Ma, osservavo, l’ultima dichiarazione sul legame che stringe nuova Costituzione e lotta al terrorismo internazionale supera per indecenza intellettuale tutti i precedenti spropositi. In primo luogo la stabilità del governo italiano non c’entra assolutamente nulla con la capacità dell’Europa di combattere unita il terrorismo. Con la nuova Costituzione, come con qualsiasi Costituzione, potrebbe andare al governo un partito o una coalizione del tutto inetta a combattere il terrorismo e recalcitrante a contribuire a un comune sforzo europeo. Alla ministra qualcuno dovrebbe ricordare che con la nostra Costituzione la Repubblica ha saputo vincere una lotta mortale contro il terrorismo delle Brigate Rosse e del neofascismo, un terrorismo almeno altrettanto pericoloso di quello dei fondamentalisti islamici. Lo sa la ministra che con la nostra Costituzione venne votata in poche ore la fiducia al governo (Andreotti IV) il giorno stesso del rapimento Moro, e vennero poi approvate da Camera e Senato leggi eccezionali per la lotta al terrorismo? Qualcuno le ha detto che se il terrorismo è stato sconfitto è stato soprattutto grazie alla forte unità morale e politica che in quegli anni tremendi si formò attorno alla Costituzione, mentre la nuova Costituzione, approvata sempre a stretta maggioranza, non avrà mai la medesima capacità di unire gli italiani? E qualcuno si è posto il problema che con la Costituzione Boschi-Renzi-Verdini per deliberare lo stato di guerra basterà la maggioranza assoluta della Camera, e quindi sarà più facile per un governo, dopo un devastante attentato, dichiarare una guerra insensata contro il terrorismo e ripetere gli errori dell’America di Bush di cui ancora paghiamo le conseguenze?
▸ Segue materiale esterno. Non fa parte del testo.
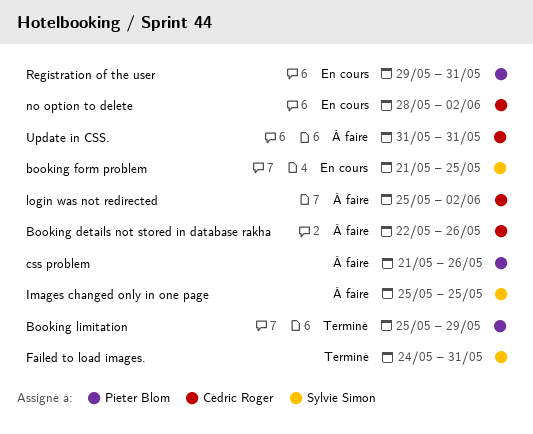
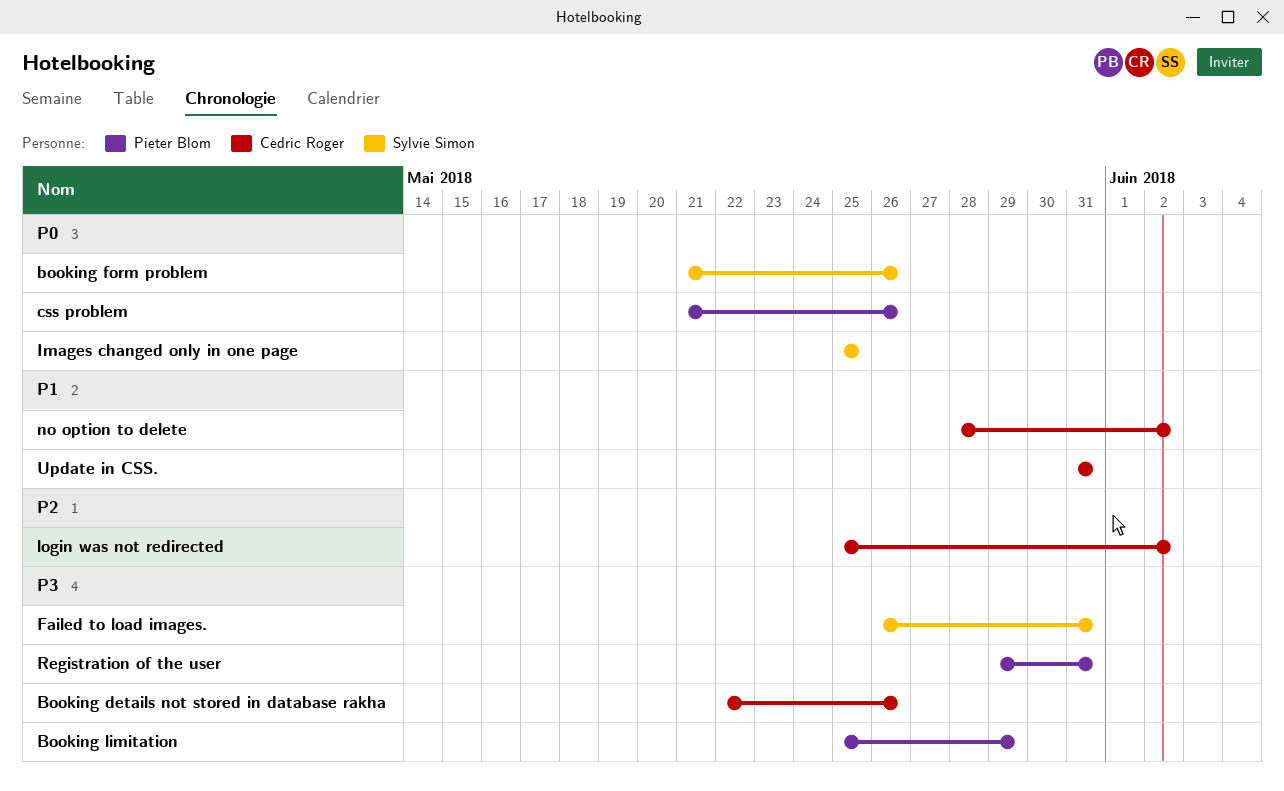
booking form problem, due: May 25 -> May 26
Failed to load images., start: May 24 -> May 26

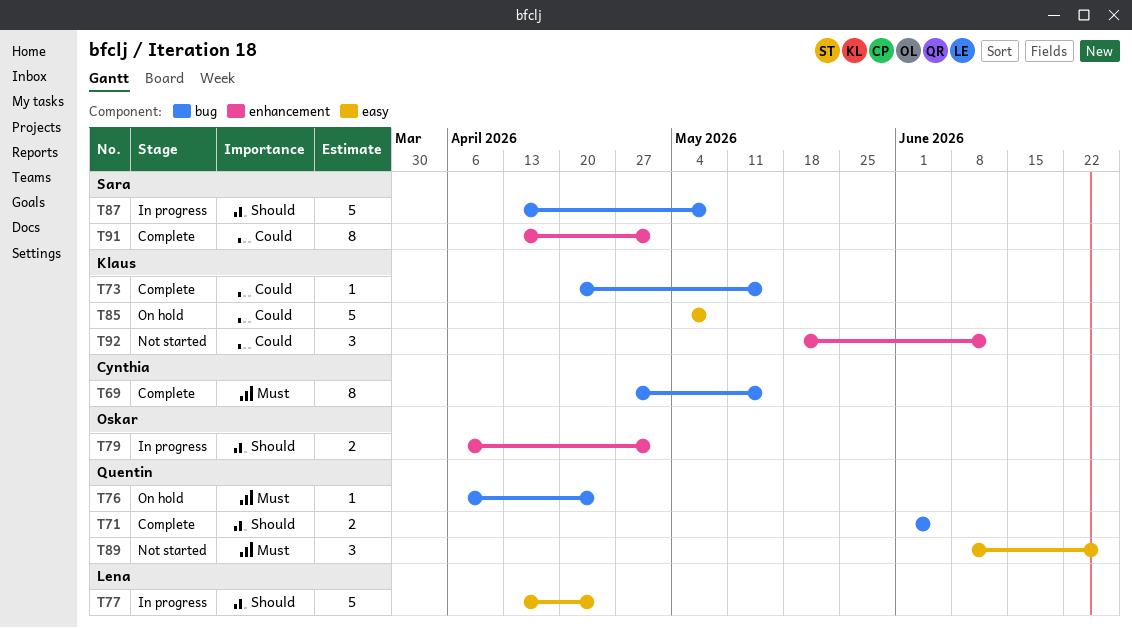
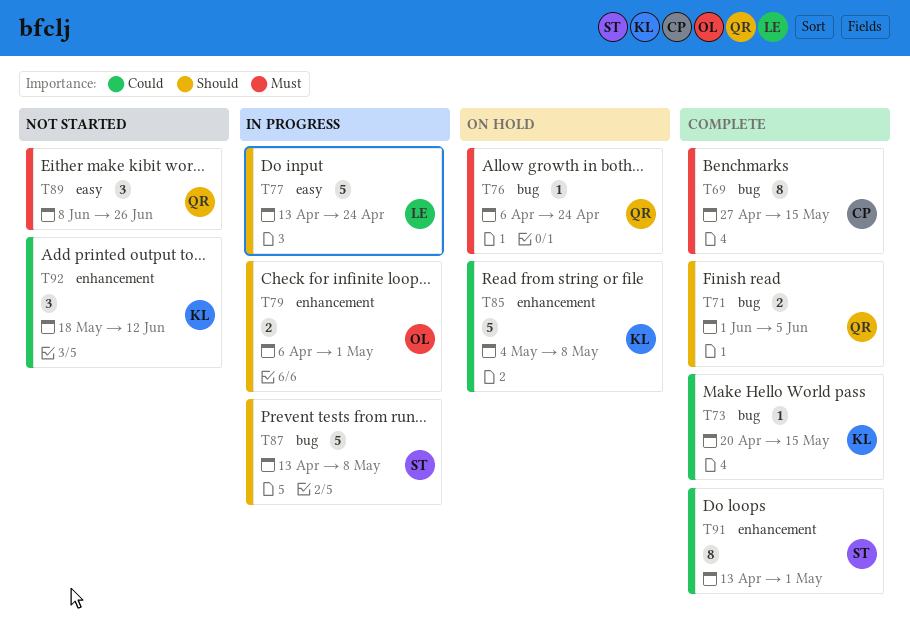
T85, label: easy -> enhancement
Non ho letto tutti gli argomenti di tutti i sostenitori del No, ma quelli che conosco hanno ben altra probità intellettuale. Nessuno, che io sappia, ha sostenuto che se la riforma sarà respinta avremo benessere economico, massima occupazione, rinnovata credibilità internazionale, e sgomineremo l’Isis. Nessuno ha disegnato scenari di catastrofe politica e sociale nel caso di vittoria del Sì. Ci siamo limitati a mettere in evidenza le conseguenze dimostrabili della riforma sul sistema istituzionale della Repubblica.
Adesso capisco perché la ministra Boschi non vuole accogliere l’invito a un pubblico dibattito (rivoltole più volte da Marco Travaglio, e, da ultimo, dal presidente di Giustizia e Libertà Nadia Urbinati). In un confronto serio farebbe una figuraccia. Ma il bello deve ancora venire. Scommetto che la prossima dichiarazione sarà: “Basta un Sì e perderai dieci chili in due giorni, ti ricresceranno i capelli e vincerai alla lotteria”. Quella degli imbecilli.